Elle en avait alors conclut que le bailleur, qui agissait devant le juge-commissaire pour lui demander la constatation de la résiliation de plein droit du bail, sans revendiquer le bénéfice d’une clause résolutoire, n’était pas dans l’obligation de délivrer le commandement exigé par l’article L. 145-41 du Code de commerce (v. pour un rappel récent, CA Aix-en-Provence, 28 avril 2022, n° 18/03846  : A68537UD, V. Téchené, Lexbase Affaires, mai 2022, n° 716 .

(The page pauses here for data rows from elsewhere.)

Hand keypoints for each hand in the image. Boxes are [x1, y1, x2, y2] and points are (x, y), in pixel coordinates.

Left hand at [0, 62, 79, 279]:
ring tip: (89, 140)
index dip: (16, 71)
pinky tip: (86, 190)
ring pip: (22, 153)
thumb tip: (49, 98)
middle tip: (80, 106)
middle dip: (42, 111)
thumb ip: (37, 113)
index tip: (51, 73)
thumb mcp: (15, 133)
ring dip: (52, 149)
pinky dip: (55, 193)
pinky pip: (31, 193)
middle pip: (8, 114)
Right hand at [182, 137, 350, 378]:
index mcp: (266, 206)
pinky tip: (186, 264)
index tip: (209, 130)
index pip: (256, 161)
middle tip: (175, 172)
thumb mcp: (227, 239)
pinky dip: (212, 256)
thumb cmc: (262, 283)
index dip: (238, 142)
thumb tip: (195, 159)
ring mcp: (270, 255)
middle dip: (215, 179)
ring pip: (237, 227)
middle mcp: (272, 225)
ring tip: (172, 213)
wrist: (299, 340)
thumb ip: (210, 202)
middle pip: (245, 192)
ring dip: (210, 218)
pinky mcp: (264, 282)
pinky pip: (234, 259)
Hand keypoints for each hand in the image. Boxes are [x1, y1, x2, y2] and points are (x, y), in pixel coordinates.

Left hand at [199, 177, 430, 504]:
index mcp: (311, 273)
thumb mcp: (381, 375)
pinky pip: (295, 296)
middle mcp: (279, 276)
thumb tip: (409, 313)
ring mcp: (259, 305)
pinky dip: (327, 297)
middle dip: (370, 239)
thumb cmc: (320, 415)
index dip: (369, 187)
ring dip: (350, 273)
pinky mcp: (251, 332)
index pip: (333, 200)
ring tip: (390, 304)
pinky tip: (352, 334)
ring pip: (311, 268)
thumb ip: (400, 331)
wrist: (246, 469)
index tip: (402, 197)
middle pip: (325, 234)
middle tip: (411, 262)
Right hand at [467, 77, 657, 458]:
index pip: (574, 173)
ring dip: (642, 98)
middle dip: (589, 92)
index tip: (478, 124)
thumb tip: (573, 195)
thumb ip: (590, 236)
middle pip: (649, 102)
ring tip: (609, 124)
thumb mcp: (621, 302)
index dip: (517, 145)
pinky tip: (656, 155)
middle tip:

On notera qu’elle a rappelé cette solution peu de temps après l’étendant même au cas dans lequel le locataire fait l’objet d’une sauvegarde ou d’un redressement judiciaire (Cass. com., 15 janvier 2020, n° 17-28.127, ,).

Dans l’arrêt du 18 mai, la Haute juridiction, complétant sa jurisprudence sur la question, ajoute que dans un tel cas, le juge-commissaire doit se borner à constater la résiliation du bail si les conditions en sont réunies et ne peut accorder les délais de paiement prévus par l'alinéa 2 de ce dernier texte, qui est inapplicable, ni même faire usage de la faculté d'accorder des délais de paiement en application de l'article 1343-5 du Code civil, le seul délai opposable au bailleur étant le délai de trois mois prévu par l'article R. 641-21 du Code de commerce, pendant lequel il ne peut agir.

Ainsi, pour la Haute juridiction l'arrêt d’appel a exactement retenu qu'il n'entre pas dans les pouvoirs du juge-commissaire, saisi sur le fondement de l'article R. 641-21, alinéa 2, du Code de commerce, d'accorder des délais de paiement.